# RECORDS FOR THIS EXERCISE
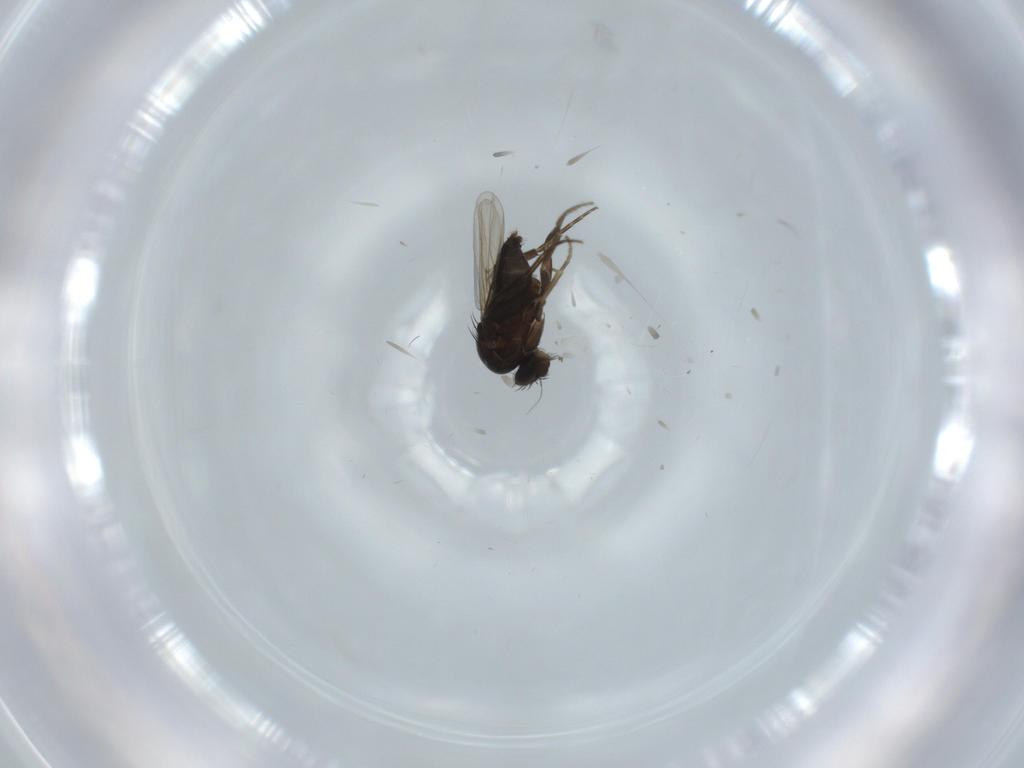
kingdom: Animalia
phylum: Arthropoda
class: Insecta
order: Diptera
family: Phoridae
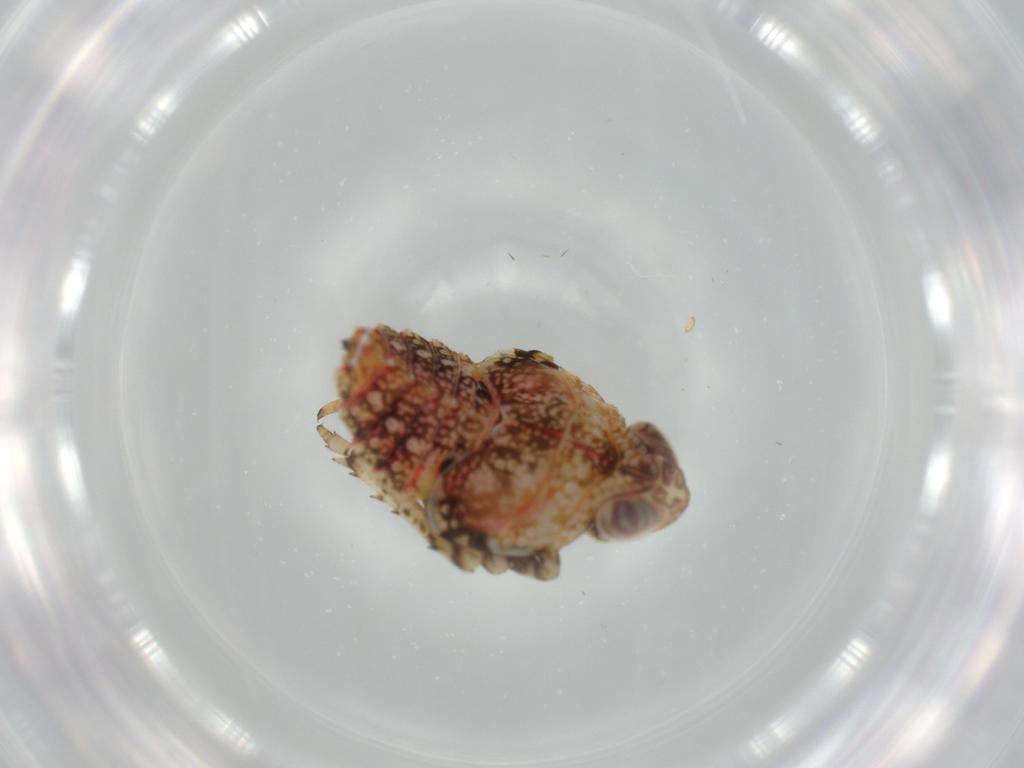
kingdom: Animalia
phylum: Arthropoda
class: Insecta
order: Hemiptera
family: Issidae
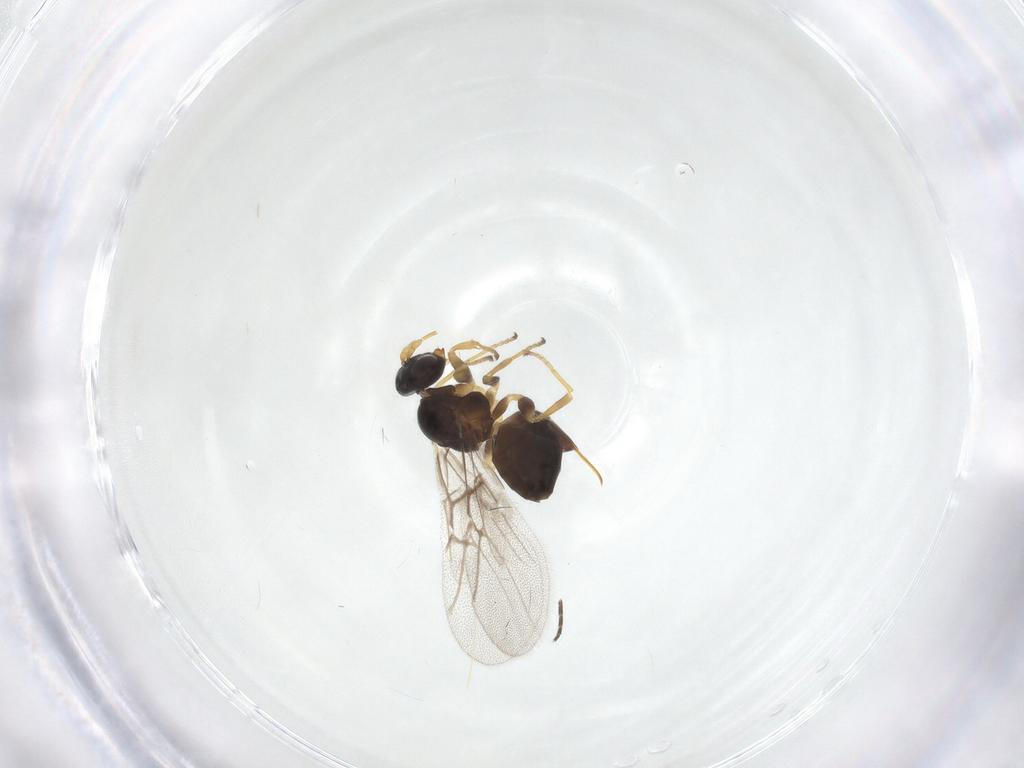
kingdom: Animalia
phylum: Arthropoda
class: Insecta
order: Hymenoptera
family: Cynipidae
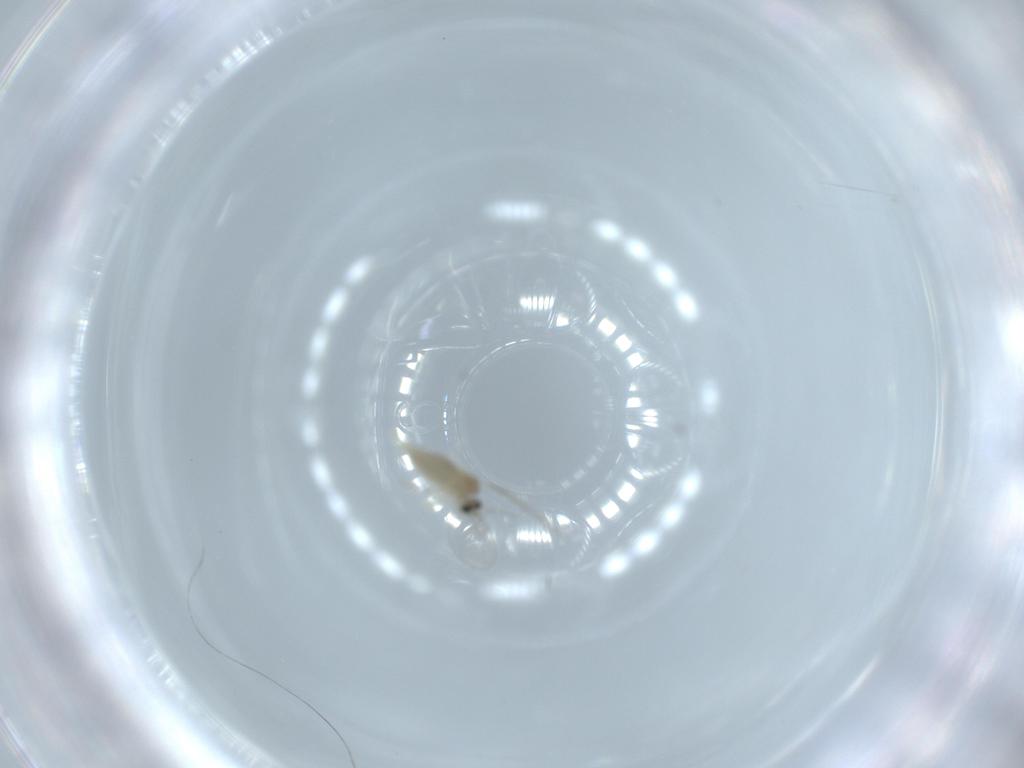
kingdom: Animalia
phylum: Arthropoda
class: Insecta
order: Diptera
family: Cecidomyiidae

# SET TASK
Render the items, starting at the very beginning and ending at the line that contains "order: Hymenoptera", as a two-column CSV with the headers rank and taxon, one row per labeled line. Put each value in its own quoted field, turn any line breaks into spaces, and leave the pictures out.

# COMPLETED EXERCISE
rank,taxon
"kingdom:","Animalia"
"phylum:","Arthropoda"
"class:","Insecta"
"order:","Diptera"
"family:","Phoridae"
"kingdom:","Animalia"
"phylum:","Arthropoda"
"class:","Insecta"
"order:","Hemiptera"
"family:","Issidae"
"kingdom:","Animalia"
"phylum:","Arthropoda"
"class:","Insecta"
"order:","Hymenoptera"